▶ [Work instructions]: Give back each of the rows below word for word, omitting the pictures.

(Stored data entries)
◇ ◇ ◇ ◇ ◇ ◇ ◇
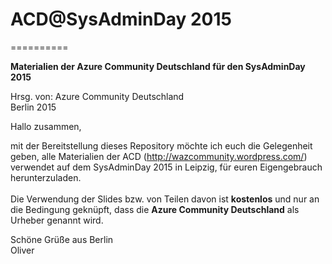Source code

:# ACD@SysAdminDay 2015
==========

<b>Materialien der Azure Community Deutschland für den SysAdminDay 2015</b>


Hrsg. von: Azure Community Deutschland <br>
Berlin 2015

Hallo zusammen,

mit der Bereitstellung dieses Repository möchte ich euch die Gelegenheit geben, alle Materialien der ACD (http://wazcommunity.wordpress.com/) verwendet auf dem SysAdminDay 2015 in Leipzig, für euren Eigengebrauch herunterzuladen.<br><br>Die Verwendung der Slides bzw. von Teilen davon ist <b>kostenlos</b> und nur an die Bedingung geknüpft, dass die <b>Azure Community Deutschland</b> als Urheber genannt wird.

Schöne Grüße aus Berlin <br>
Oliver
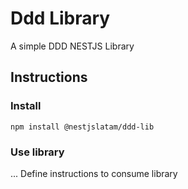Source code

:# Ddd Library

A simple DDD NESTJS Library

## Instructions

### Install

`npm install @nestjslatam/ddd-lib`

### Use library

... Define instructions to consume library
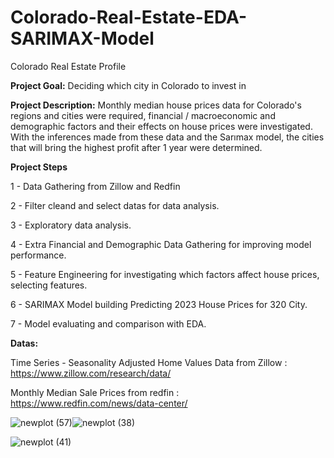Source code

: # Colorado-Real-Estate-EDA-SARIMAX-Model

Colorado Real Estate Profile 

**Project Goal:**
Deciding which city in Colorado to invest in


**Project Description:**
Monthly median house prices data for Colorado's regions and cities were required, financial / macroeconomic and demographic factors and their effects on house prices were investigated. With the inferences made from these data and the Sarımax model, the cities that will bring the highest profit after 1 year were determined.


**Project Steps**

1 - Data Gathering from Zillow and Redfin

2 - Filter cleand and select datas for data analysis.

3 - Exploratory data analysis.

4 - Extra Financial and Demographic Data Gathering for improving model performance.

5 - Feature Engineering for investigating which factors affect house prices, selecting features.

6 - SARIMAX Model building Predicting 2023 House Prices for 320 City.

7 - Model evaluating and comparison with EDA. 

**Datas:**


Time Series - Seasonality Adjusted Home Values Data from Zillow : https://www.zillow.com/research/data/

Monthly Median Sale Prices from redfin : https://www.redfin.com/news/data-center/




![newplot (57)](https://user-images.githubusercontent.com/76845631/192099189-500ad78d-f865-42ee-a3f5-c9defa00f4dd.png)![newplot (38)](https://user-images.githubusercontent.com/76845631/192099199-aa9f5811-756b-4f65-8960-a454e6ed9071.png) 


 
![newplot (41)](https://user-images.githubusercontent.com/76845631/192099220-8560ed21-14cf-444b-9fee-9bca7732e701.png)
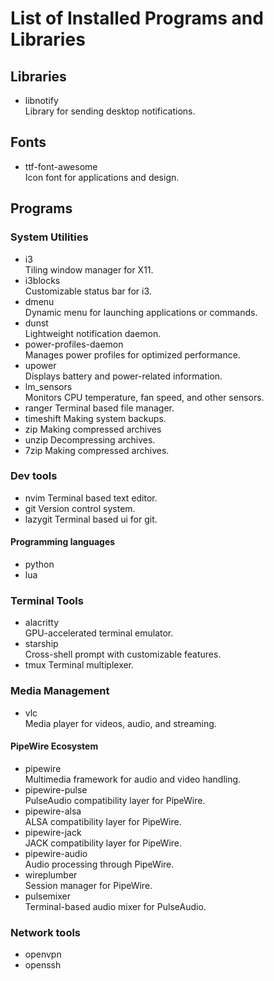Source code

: # List of Installed Programs and Libraries

## Libraries

- libnotify  
  Library for sending desktop notifications.

## Fonts

- ttf-font-awesome  
  Icon font for applications and design.

## Programs

### System Utilities

- i3  
  Tiling window manager for X11.
- i3blocks  
  Customizable status bar for i3.
- dmenu  
  Dynamic menu for launching applications or commands.
- dunst  
  Lightweight notification daemon.
- power-profiles-daemon  
  Manages power profiles for optimized performance.
- upower  
  Displays battery and power-related information.
- lm_sensors  
  Monitors CPU temperature, fan speed, and other sensors.
- ranger
  Terminal based file manager.
- timeshift
  Making system backups.
- zip
  Making compressed archives
- unzip
  Decompressing archives.
- 7zip
  Making compressed archives.

### Dev tools

- nvim
  Terminal based text editor.
- git
  Version control system.
- lazygit
  Terminal based ui for git.

#### Programming languages

- python
- lua

### Terminal Tools

- alacritty  
  GPU-accelerated terminal emulator.
- starship  
  Cross-shell prompt with customizable features.
- tmux
  Terminal multiplexer.

### Media Management

- vlc  
  Media player for videos, audio, and streaming.

#### PipeWire Ecosystem

- pipewire  
  Multimedia framework for audio and video handling.
- pipewire-pulse  
  PulseAudio compatibility layer for PipeWire.
- pipewire-alsa  
  ALSA compatibility layer for PipeWire.
- pipewire-jack  
  JACK compatibility layer for PipeWire.
- pipewire-audio  
  Audio processing through PipeWire.
- wireplumber  
  Session manager for PipeWire.
- pulsemixer  
  Terminal-based audio mixer for PulseAudio.

### Network tools

- openvpn
- openssh
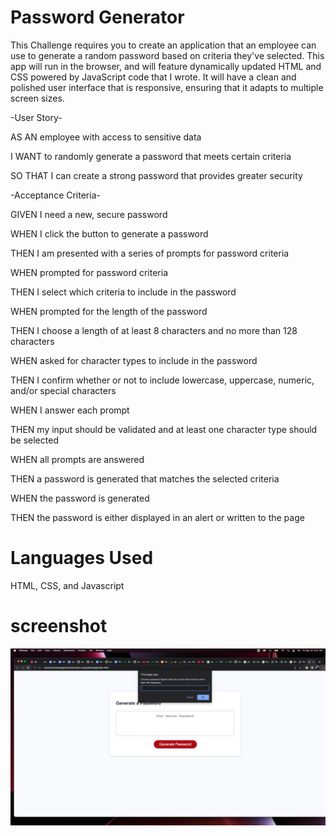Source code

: # Password Generator 

This Challenge requires you to create an application that an employee can use to generate a random password based on criteria they've selected. This app will run in the browser, and will feature dynamically updated HTML and CSS powered by JavaScript code that I wrote. It will have a clean and polished user interface that is responsive, ensuring that it adapts to multiple screen sizes. 

-User Story-

AS AN employee with access to sensitive data

I WANT to randomly generate a password that meets certain criteria

SO THAT I can create a strong password that provides greater security

-Acceptance Criteria-

GIVEN I need a new, secure password

WHEN I click the button to generate a password

THEN I am presented with a series of prompts for password criteria

WHEN prompted for password criteria

THEN I select which criteria to include in the password

WHEN prompted for the length of the password

THEN I choose a length of at least 8 characters and no more than 128 characters

WHEN asked for character types to include in the password

THEN I confirm whether or not to include lowercase, uppercase, numeric, and/or special characters

WHEN I answer each prompt

THEN my input should be validated and at least one character type should be selected

WHEN all prompts are answered

THEN a password is generated that matches the selected criteria

WHEN the password is generated

THEN the password is either displayed in an alert or written to the page

# Languages Used

HTML, CSS, and Javascript

# screenshot 

![password](sc.png)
◇ ◇ ◇ ◇ ◇ ◇ ◇
▶ [Problem solution]:
Source code

:# ACD@SysAdminDay 2015
==========

<b>Materialien der Azure Community Deutschland für den SysAdminDay 2015</b>


Hrsg. von: Azure Community Deutschland <br>
Berlin 2015

Hallo zusammen,

mit der Bereitstellung dieses Repository möchte ich euch die Gelegenheit geben, alle Materialien der ACD (http://wazcommunity.wordpress.com/) verwendet auf dem SysAdminDay 2015 in Leipzig, für euren Eigengebrauch herunterzuladen.<br><br>Die Verwendung der Slides bzw. von Teilen davon ist <b>kostenlos</b> und nur an die Bedingung geknüpft, dass die <b>Azure Community Deutschland</b> als Urheber genannt wird.

Schöne Grüße aus Berlin <br>
Oliver
Source code

:# Ddd Library

A simple DDD NESTJS Library

## Instructions

### Install

`npm install @nestjslatam/ddd-lib`

### Use library

... Define instructions to consume library
Source code

: # Colorado-Real-Estate-EDA-SARIMAX-Model

Colorado Real Estate Profile 

**Project Goal:**
Deciding which city in Colorado to invest in


**Project Description:**
Monthly median house prices data for Colorado's regions and cities were required, financial / macroeconomic and demographic factors and their effects on house prices were investigated. With the inferences made from these data and the Sarımax model, the cities that will bring the highest profit after 1 year were determined.


**Project Steps**

1 - Data Gathering from Zillow and Redfin

2 - Filter cleand and select datas for data analysis.

3 - Exploratory data analysis.

4 - Extra Financial and Demographic Data Gathering for improving model performance.

5 - Feature Engineering for investigating which factors affect house prices, selecting features.

6 - SARIMAX Model building Predicting 2023 House Prices for 320 City.

7 - Model evaluating and comparison with EDA. 

**Datas:**


Time Series - Seasonality Adjusted Home Values Data from Zillow : https://www.zillow.com/research/data/

Monthly Median Sale Prices from redfin : https://www.redfin.com/news/data-center/




![newplot (57)](https://user-images.githubusercontent.com/76845631/192099189-500ad78d-f865-42ee-a3f5-c9defa00f4dd.png)![newplot (38)](https://user-images.githubusercontent.com/76845631/192099199-aa9f5811-756b-4f65-8960-a454e6ed9071.png) 


 
![newplot (41)](https://user-images.githubusercontent.com/76845631/192099220-8560ed21-14cf-444b-9fee-9bca7732e701.png)
Source code

: # List of Installed Programs and Libraries

## Libraries

- libnotify  
  Library for sending desktop notifications.

## Fonts

- ttf-font-awesome  
  Icon font for applications and design.

## Programs

### System Utilities

- i3  
  Tiling window manager for X11.
- i3blocks  
  Customizable status bar for i3.
- dmenu  
  Dynamic menu for launching applications or commands.
- dunst  
  Lightweight notification daemon.
- power-profiles-daemon  
  Manages power profiles for optimized performance.
- upower  
  Displays battery and power-related information.
- lm_sensors  
  Monitors CPU temperature, fan speed, and other sensors.
- ranger
  Terminal based file manager.
- timeshift
  Making system backups.
- zip
  Making compressed archives
- unzip
  Decompressing archives.
- 7zip
  Making compressed archives.

### Dev tools

- nvim
  Terminal based text editor.
- git
  Version control system.
- lazygit
  Terminal based ui for git.

#### Programming languages

- python
- lua

### Terminal Tools

- alacritty  
  GPU-accelerated terminal emulator.
- starship  
  Cross-shell prompt with customizable features.
- tmux
  Terminal multiplexer.

### Media Management

- vlc  
  Media player for videos, audio, and streaming.

#### PipeWire Ecosystem

- pipewire  
  Multimedia framework for audio and video handling.
- pipewire-pulse  
  PulseAudio compatibility layer for PipeWire.
- pipewire-alsa  
  ALSA compatibility layer for PipeWire.
- pipewire-jack  
  JACK compatibility layer for PipeWire.
- pipewire-audio  
  Audio processing through PipeWire.
- wireplumber  
  Session manager for PipeWire.
- pulsemixer  
  Terminal-based audio mixer for PulseAudio.

### Network tools

- openvpn
- openssh
Source code

: # Password Generator 

This Challenge requires you to create an application that an employee can use to generate a random password based on criteria they've selected. This app will run in the browser, and will feature dynamically updated HTML and CSS powered by JavaScript code that I wrote. It will have a clean and polished user interface that is responsive, ensuring that it adapts to multiple screen sizes. 

-User Story-

AS AN employee with access to sensitive data

I WANT to randomly generate a password that meets certain criteria

SO THAT I can create a strong password that provides greater security

-Acceptance Criteria-

GIVEN I need a new, secure password

WHEN I click the button to generate a password

THEN I am presented with a series of prompts for password criteria

WHEN prompted for password criteria

THEN I select which criteria to include in the password

WHEN prompted for the length of the password

THEN I choose a length of at least 8 characters and no more than 128 characters

WHEN asked for character types to include in the password

THEN I confirm whether or not to include lowercase, uppercase, numeric, and/or special characters

WHEN I answer each prompt

THEN my input should be validated and at least one character type should be selected

WHEN all prompts are answered

THEN a password is generated that matches the selected criteria

WHEN the password is generated

THEN the password is either displayed in an alert or written to the page

# Languages Used

HTML, CSS, and Javascript

# screenshot 

![password](sc.png)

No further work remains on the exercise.